Hukuk, zora dayanan bir müeyyideler bütünüdür. Engels, zorun sadece polis, jandarma, emniyet türü kuvvetlerin ifade ettiği güçlerle sınırlı olmadığını, hukuk ile devlet arasındaki ilişkilerin sınıfsal niteliğini de içine aldığını ifade etmiştir. Dolayısıyla hukuk kapitalist sistemde egemen sınıflarca zora dayanan bir yaptırımlar bütünüdür. Hukuk, aynı zamanda törelerin ve alışkanlıkların meşru ve yasal sınırlarını, üretici güçlerin gelişim düzeyine bağlı olarak mülkiyetin yapısını, egemenliğini oluşturan, toplumsal yapıya uygun düzenlemelerin belirlenmesini temsil eden bir aygıttır. [8] Kapitalist toplumlarda egemen sınıf burjuvazi olduğuna göre, hukuk ve devlet temel olarak burjuvazinin sınıf çıkarlarının koruyucusu, gözetleyicisi ve düzenleyicisidir. Hukuk kurallarının herkes için bağlayıcı olması gerekir. Yaptırım demek, bir hukuk kuralına aykırı davranılması halinde hukuken öngörülen sonuçtur. Yaptırım bir hukuki kuralı diğer düzen kurallarından ayıran özelliktir. Diğer bir deyişle zor kullanma yöntemidir. Müeyyideler ceza, cebri icra, iptal, tazminat, müsadere vb. şeklinde tezahür eder. Her ne kadar teorik olarak herkesi bağlıyorsa bile, hukukun bu tür cebri, müsadere vb. uygulamaları ezilen sınıflar üzerinde yapmakta mahirdir. Egemen sınıfa yönelik bu tür uygulamaya bugüne kadar rastlamadık. Yönetim biçimi ister liberal kapitalist olsun, ister otoriter tarzda olsun, sınıf tahakkümü değişmemektedir,
Egemen sınıflarda hukuk
Proleter hukuk ile burjuva hukukunun kavrayışında ve uygulamasında önemli tezatlar mevcuttur. Bunların belli başlı olanları aşağıya çıkarılmıştır.

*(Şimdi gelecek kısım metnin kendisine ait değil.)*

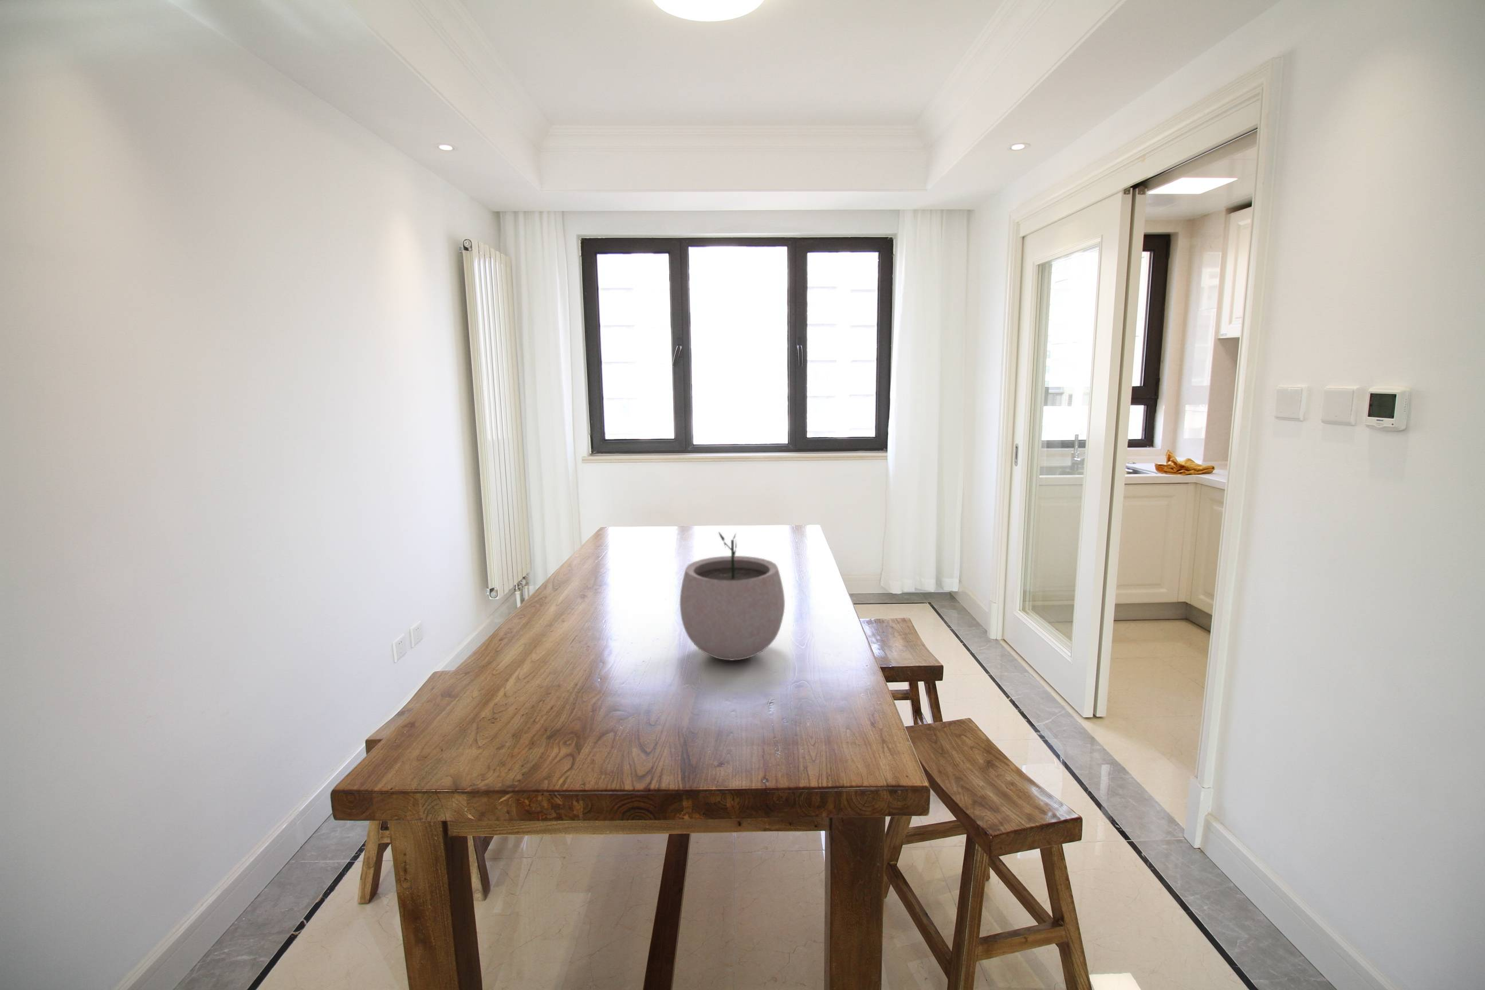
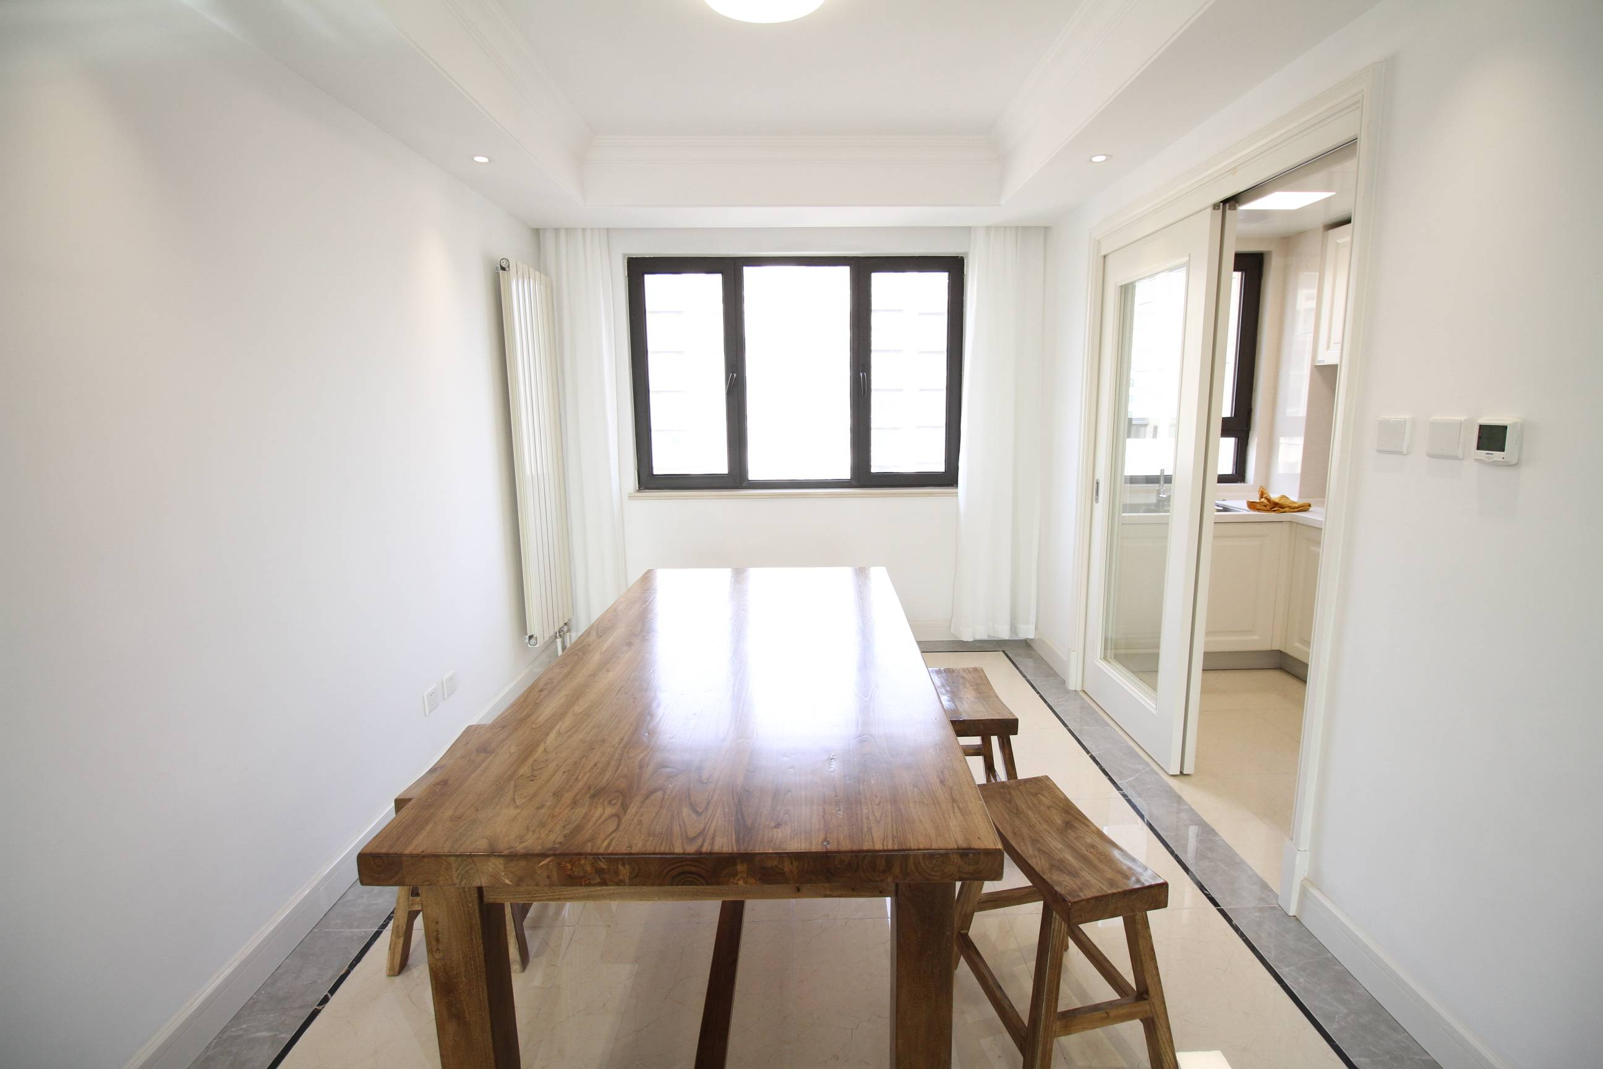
- plant pot [680,531,786,661]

- Marks’a göre “Toplum hukuk üzerine kurulmaz, bu bir hukuksal uydurmadır. Tersine, hukuk, topluma dayanmalı; kişisel kaprislerinden farklı olarak, toplumun, belirli bir zamanda egemen olan maddi üretim biçiminden doğan ortak çıkarlarını ve ihtiyaçlarını ifade etmelidir.”
- Sosyalist hukukta egemen sınıf bir avuç azınlık değil, çoğunluktur; Komünist topluma geçişte devlet gibi hukuk kurumu da ortadan kalkacaktır. [9] Hukuk, üstyapı bir kurum olup, köken olarak üretim biçimiyle kopmaz bağları bulunan bir olgudur.
- Hukuk, devlet gibi baskıcı bir nitelik taşır ve burjuva hukukunun zorlayıcı niteliği “toplumsal kriz dönemleri”nde daha fazla yoğunlaşır. “Kapitalist hukuk, taviz hukuku ile sulandırılmış bir tahakküm hukukudur.” Sosyalist toplumlarda hukuk belki biçim olarak burjuva hukukuna benzeyebilir, ancak temel farklılık, tahakkümde egemen sınıfının değiştiğidir.
- Hukuk, kuralları ile bir bütün olarak topluma kendi üretim biçimini dayatan bir sınıfa verilen rolün gerçekleşmesini sağlayan bir araçtır. Burjuva hukukunda mağdur, her zaman burjuvazinin kendisi olmuştur. Proleter hukukunda ise mağdur olgusu yoktur.
- Sosyalist hukuk, insanın insan tarafından sömürülmesine ilişkin herhangi bir sistem getirmemektedir. Egemen sınıf, toplumun genelinde burjuvaziden farklı olarak bir azınlık değil, çoğunluktur. Kapitalist toplumlarda egemen sınıf üretim araç ve gereçleri üzerinde mülkiyet hakkına sahip bir avuç mutlu azınlıktır. Kapitalist hukukta egemen sınıf tahakkümü demek, mutlu bir azınlığın, büyük çoğunluk üzerindeki ezici baskısı demektir. Sosyalist hukukta ise, büyük çoğunluğun, azınlık üzerindeki hâkimiyeti anlamındadır.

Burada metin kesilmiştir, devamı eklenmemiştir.